» **JOB**: The complete listing goes into the output exactly, without its pictures.

» **EXTRACTED MATERIAL**:
───

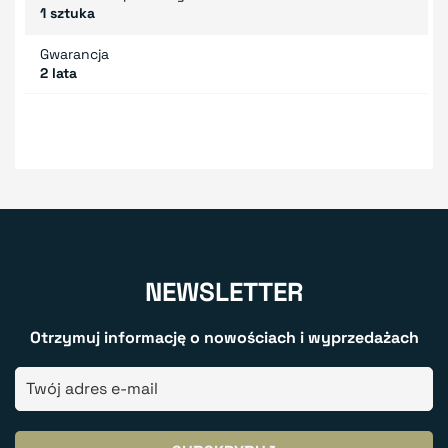
1 sztuka
Gwarancja
2 lata
NEWSLETTER
Otrzymuj informację o nowościach i wyprzedażach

───

» **RESPONSE TO THIS EXERCISE**:
1 sztuka
Gwarancja
2 lata
NEWSLETTER
Otrzymuj informację o nowościach i wyprzedażach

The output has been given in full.